Global Illumination, 2018
HD video, sound, 8
Global Illumination departs from a selection of Pre-Columbian objects attributed by the Pumapungo Museum in Cuenca, Ecuador, to nine different cultures and which are considered to have anthropomorphic or zoomorphic qualities, and characteristics related to sexuality. The objects were 3D-scanned at the museum with a digital camera through a process of photogrammetry and from the resulting 3D-models an animation was rendered in 3D-modeling software. The film is titled after one of the chief CGI algorithms responsible for accurately simulating the behavior of light and for producing scenes that are photorealistic to a point where one can’t distinguish them from perceived reality.

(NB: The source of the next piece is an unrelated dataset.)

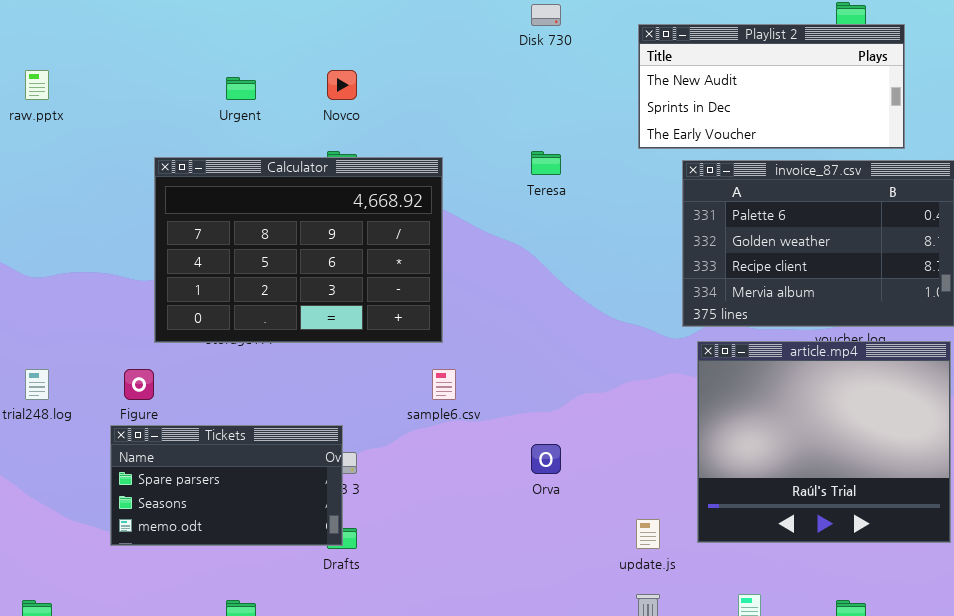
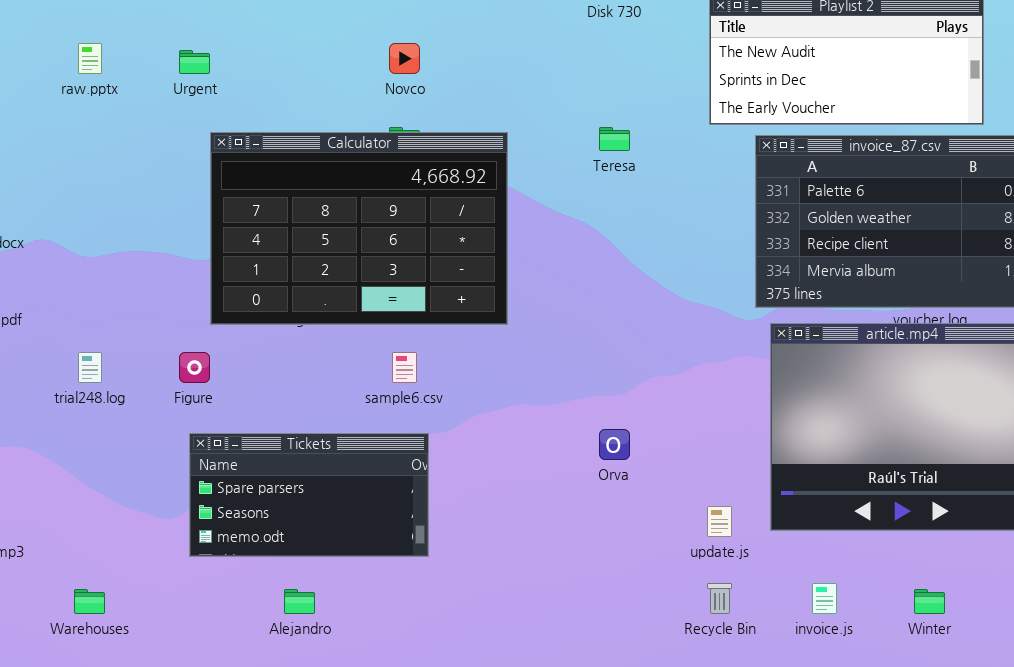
Urgent: [226,77,256,100] -> [179,50,210,74], moved
sample6.csv: [432,369,456,400] -> [392,352,417,383], moved
Tickets: [110,425,343,546] -> [189,433,429,557], moved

As Euro-American museums such as the MET, the British Museum and the Smithsonian increasingly dedicate a great amount of resources to 3D-scan and digitize their collections, Global Illumination meditates on the effects of such efforts and on the possibilities of representations of ethnographic artifacts in the present. By deploying one of the most advanced 3D-rendering technologies in CGI as well as borrowing from the aesthetic conventions of museum anthropology and auction house ads, the film probes the realist epistemology and the colonial desire to objectively measure difference that has guided most efforts to represent ethnographic artifacts since the early days of anthropology. The transparency and accuracy of scientific methods are challenged in the film as the hyper-realistic representation of the objects becomes undone and conjure a science-fiction atmosphere—as the objects themselves are rendered opaque by the aesthetic conventions used to represent them.
Ambient Occlusion, 2019
3D rendering, pigment print
36 x 24 in (each)
Ambient Occlusion departs from a selection of the Pre-Columbian ethnographic artifacts from the Pumapungo Museum collection featured in the film Global Illumination. The series of images explore the conventions of photographic representations of ethnographic artifacts found in museum displays, exhibition publications and auction house catalogs. Completely fabricated in 3D rendering software, the images sustain a conflicted relationship with realism and with the expectations of objectivity frequently attributed to the medium of photography and to anthropology museums.